Teks Bacaan:
=======
KASUS SEPUTAR PELAYANAN BPJS PASIEN RAWAT INAP
PADA BAGIAN TP2RI (TEMPAT PENDAFTARAN PASIEN
RAWAT INAP DAN UGD)
RSUD XXXX
Kecelakaan merupakan salah satu musibah yang
sering terjadi di Indonesia. Penyebab utamanya adalah ketidakdisiplinan
pengendara terhadap rambu-rambu lalu lintas. Oleh karena itu asuransi kesehatan
sangat penting untuk mengcover apabila sewaktu-waktu terjadi kecelakaan lalu
lintas.
Langkah-langkah untuk menggunakan asuransi
BPJS apabila terjadi kecelakaan lalu lintas:
1.
Membawa ke rumah
sakit yang bekerja sama dengan BPJS kesehatan dan masuk melalui unit gawat
darurat (UGD),
2.
Apabila terjadi
kecelakaan lalu lintas yang melibatkan 2/ lebih korban maka pertama kali yang
harus diurus adalah asuransi Jasa Raharja. Setiap tahunnya pemilik kendaraan
membayar asuransi Jasa Raharja, oleh karena itu BPJS ingin asuransi Jasa
Raharja digunakan terlebih dahulu kemudian BPJS akan menanggung sisa kekurangan
apabila asuransi dari Jasa Raharja tidak mencukupi. Jumlah jasa Raharja yang
diberikan untuk luka-luka adalah 10 juta rupiah,
3.
=======
Kutipan Data:
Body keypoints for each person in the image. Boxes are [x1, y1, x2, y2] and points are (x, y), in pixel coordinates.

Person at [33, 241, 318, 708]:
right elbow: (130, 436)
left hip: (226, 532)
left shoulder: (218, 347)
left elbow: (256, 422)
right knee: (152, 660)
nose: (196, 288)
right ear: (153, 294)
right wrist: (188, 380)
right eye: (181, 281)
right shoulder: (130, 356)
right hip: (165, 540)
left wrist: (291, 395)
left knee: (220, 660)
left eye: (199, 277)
=======
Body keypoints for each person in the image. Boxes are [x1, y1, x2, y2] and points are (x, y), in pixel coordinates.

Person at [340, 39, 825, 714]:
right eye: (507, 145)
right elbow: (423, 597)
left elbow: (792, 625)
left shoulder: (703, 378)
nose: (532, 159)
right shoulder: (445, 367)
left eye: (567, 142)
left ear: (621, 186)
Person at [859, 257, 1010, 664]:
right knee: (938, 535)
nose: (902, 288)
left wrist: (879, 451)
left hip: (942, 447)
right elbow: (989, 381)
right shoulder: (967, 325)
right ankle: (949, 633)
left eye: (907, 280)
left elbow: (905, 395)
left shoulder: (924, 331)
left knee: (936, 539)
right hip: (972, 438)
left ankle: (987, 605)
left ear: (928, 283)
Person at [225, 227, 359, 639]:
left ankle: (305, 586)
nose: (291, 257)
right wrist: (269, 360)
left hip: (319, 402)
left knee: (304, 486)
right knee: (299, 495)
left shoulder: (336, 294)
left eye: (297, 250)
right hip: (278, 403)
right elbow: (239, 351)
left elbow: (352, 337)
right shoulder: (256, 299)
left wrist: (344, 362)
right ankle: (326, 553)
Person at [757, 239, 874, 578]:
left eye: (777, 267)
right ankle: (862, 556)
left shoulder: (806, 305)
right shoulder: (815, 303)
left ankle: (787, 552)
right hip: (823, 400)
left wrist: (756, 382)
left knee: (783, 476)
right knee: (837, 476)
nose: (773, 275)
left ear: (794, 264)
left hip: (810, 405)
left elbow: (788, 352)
=======
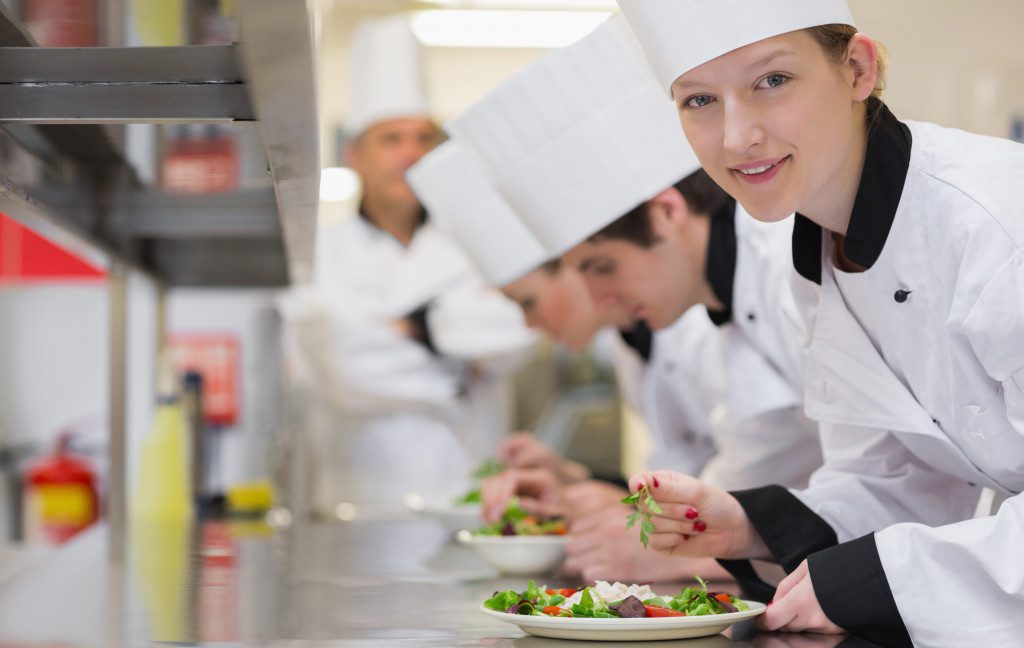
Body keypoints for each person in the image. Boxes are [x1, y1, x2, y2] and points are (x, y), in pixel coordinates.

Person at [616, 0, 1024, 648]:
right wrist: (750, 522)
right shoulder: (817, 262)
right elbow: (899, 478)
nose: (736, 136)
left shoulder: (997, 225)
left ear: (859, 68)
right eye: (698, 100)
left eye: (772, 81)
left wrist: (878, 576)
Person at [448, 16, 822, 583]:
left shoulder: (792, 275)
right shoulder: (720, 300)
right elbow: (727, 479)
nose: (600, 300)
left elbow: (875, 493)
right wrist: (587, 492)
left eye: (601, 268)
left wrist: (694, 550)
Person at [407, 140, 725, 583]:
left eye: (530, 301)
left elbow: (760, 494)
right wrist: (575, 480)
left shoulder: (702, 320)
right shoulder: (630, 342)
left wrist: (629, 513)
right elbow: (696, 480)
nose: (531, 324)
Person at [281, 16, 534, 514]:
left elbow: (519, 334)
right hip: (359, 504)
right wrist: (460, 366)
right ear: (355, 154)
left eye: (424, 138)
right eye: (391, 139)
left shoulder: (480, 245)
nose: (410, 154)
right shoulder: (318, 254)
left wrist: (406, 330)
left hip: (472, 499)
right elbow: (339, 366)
=======
Tugas yang Dikerjakan:
(1) Tuliskan semua singkatan yang muncul dalam teks bacaan tentang asuransi BPJS untuk kecelakaan lalu lintas.
(2) Jawablah pertanyaan berikut berdasarkan teks bacaan tentang asuransi BPJS untuk kecelakaan lalu lintas.
(a) Apa penyebab utama kecelakaan menurut teks itu?
(b) Melalui unit apa korban kecelakaan masuk ke rumah sakit?
(c) Berapa jumlah Jasa Raharja yang diberikan untuk luka-luka?
(3) Lanjutkan teks bacaan tentang asuransi BPJS untuk kecelakaan lalu lintas dari bagian terakhir yang tertulis.

Hasil Berurutan:
(1) BPJS, TP2RI, RSUD, UGD

(2)
(a) Penyebab utamanya adalah ketidakdisiplinan pengendara terhadap rambu-rambu lalu lintas.
(b) Korban masuk melalui unit gawat darurat (UGD).
(c) Jumlahnya 10 juta rupiah.

(3)
Pergi ke
Polsek/Polres setempat dimana terjadi lokasi TKP, lalu membawa keterangan
kecelakaan dan pengantar untuk Jasa Raharja. Jasa Raharja yang diurus adalah
kabupaten di wilayah TKP. Apabila sudah yakin bahwa biaya rumah sakit melebihi
10 juta rupiah, sekalian membuat surat pengantar untuk BPJS dari Polsek/Polres
setempat,
4.
Pergi ke kantor Jasa
Raharja setempat untuk mendapatkan surat keterangan untuk memperoleh asuransi
kepada rumah sakit. Kemudian menyerahkannya kepada rumah sakit setempat,
5.
Lampiran bukti surat
jaminan asuransi dari Jasa Raharja dan juga surat keterangan untuk BPJS dari
Polsek/Polres setempat diserahkan kerumah sakitmaksimal H+3 setelah masuk UGD
dan dirawat inap.
Sementara untuk kasus
kecelakaan tunggal adalah tanggung jawab Jasa Raharja (RJ), namun untuk masalah
kecelakaan ini memang ada keterkaitan antara Jasa Raharja, BPJS Kesehatan dan
juga BPJS Ketenagakerjaan.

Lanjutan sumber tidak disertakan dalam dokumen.